◆ **Work request**
Leaving all pictures aside, write out the records below precisely as given.

◆ **Data in this exercise**
· · · · ·
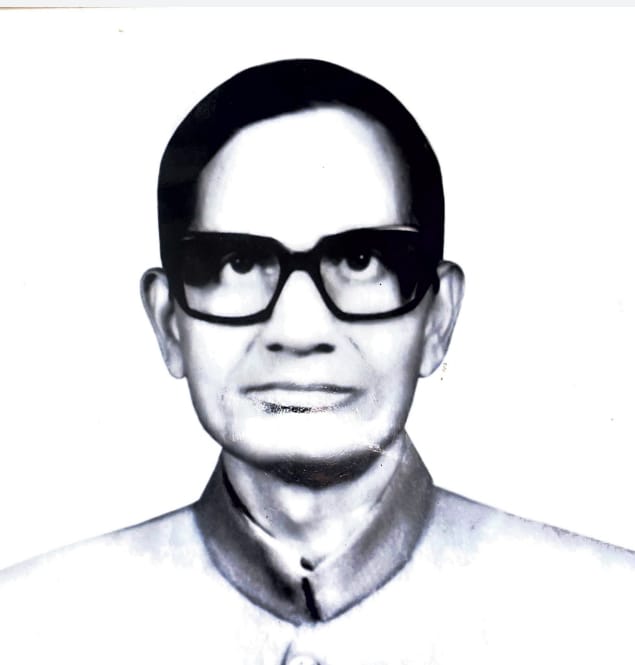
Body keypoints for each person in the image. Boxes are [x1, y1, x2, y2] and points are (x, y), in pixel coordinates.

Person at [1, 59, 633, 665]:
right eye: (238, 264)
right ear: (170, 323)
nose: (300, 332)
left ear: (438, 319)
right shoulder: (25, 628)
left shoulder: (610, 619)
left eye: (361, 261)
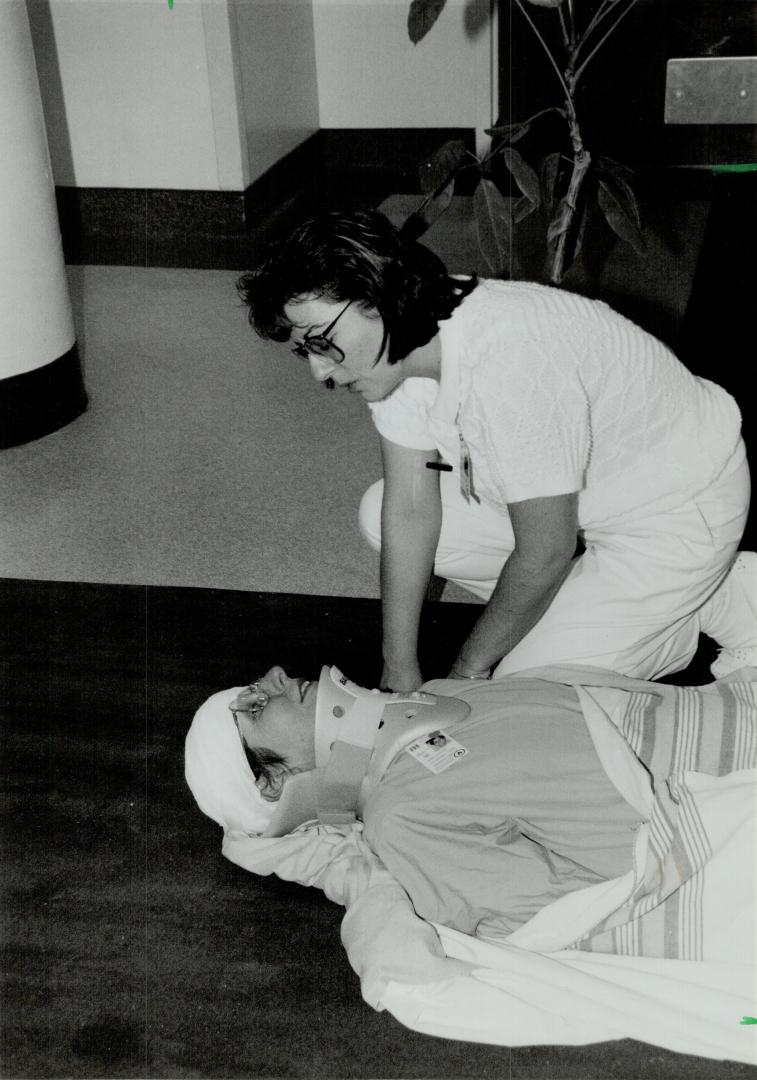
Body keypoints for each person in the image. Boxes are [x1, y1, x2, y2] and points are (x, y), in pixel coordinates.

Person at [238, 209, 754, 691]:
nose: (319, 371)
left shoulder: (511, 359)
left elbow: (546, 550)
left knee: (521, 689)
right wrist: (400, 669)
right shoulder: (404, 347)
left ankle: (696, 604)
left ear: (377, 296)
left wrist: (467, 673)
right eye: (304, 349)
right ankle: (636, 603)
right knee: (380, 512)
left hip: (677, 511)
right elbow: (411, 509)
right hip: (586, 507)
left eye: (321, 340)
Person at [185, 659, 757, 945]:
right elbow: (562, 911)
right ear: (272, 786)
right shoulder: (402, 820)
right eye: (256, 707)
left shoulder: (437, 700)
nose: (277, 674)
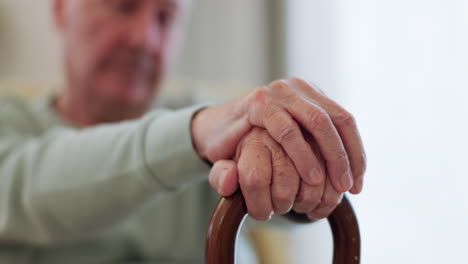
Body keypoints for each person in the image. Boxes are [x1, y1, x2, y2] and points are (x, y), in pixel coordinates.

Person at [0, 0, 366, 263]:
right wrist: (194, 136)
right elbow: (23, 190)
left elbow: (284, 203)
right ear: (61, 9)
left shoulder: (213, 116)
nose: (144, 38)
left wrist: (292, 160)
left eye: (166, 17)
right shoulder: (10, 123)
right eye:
· · · · ·
◆ **Exercise solution**
Body keypoints for each person in the image. Boxes are [x1, y1, x2, y2] and points are (x, y), in pixel coordinates.

Person at [1, 59, 633, 665]:
right eye: (238, 264)
right ear: (170, 323)
nose: (300, 332)
left ear: (438, 319)
right shoulder: (25, 628)
left shoulder: (610, 619)
left eye: (361, 261)
Body keypoints for each person in the image. Boxes are [x1, y1, x2, y2] and points are (x, y), in pixel coordinates.

Person at [238, 209, 754, 691]:
nose: (319, 371)
left shoulder: (511, 359)
left elbow: (546, 550)
left knee: (521, 689)
right wrist: (400, 669)
right shoulder: (404, 347)
left ankle: (696, 604)
left ear: (377, 296)
left wrist: (467, 673)
right eye: (304, 349)
right ankle: (636, 603)
right knee: (380, 512)
left hip: (677, 511)
right elbow: (411, 509)
right hip: (586, 507)
left eye: (321, 340)
Person at [185, 659, 757, 945]:
right elbow: (562, 911)
right ear: (272, 786)
right shoulder: (402, 820)
right eye: (256, 707)
left shoulder: (437, 700)
nose: (277, 674)
Body keypoints for each person in the image. Boxes are [x1, y1, x2, y2] and points are (x, y), in pixel coordinates.

Person at [0, 0, 366, 263]:
right wrist: (194, 136)
right elbow: (23, 190)
left elbow: (284, 203)
right ear: (61, 9)
left shoulder: (213, 116)
nose: (144, 38)
left wrist: (292, 160)
left eye: (166, 17)
right shoulder: (10, 123)
right eye:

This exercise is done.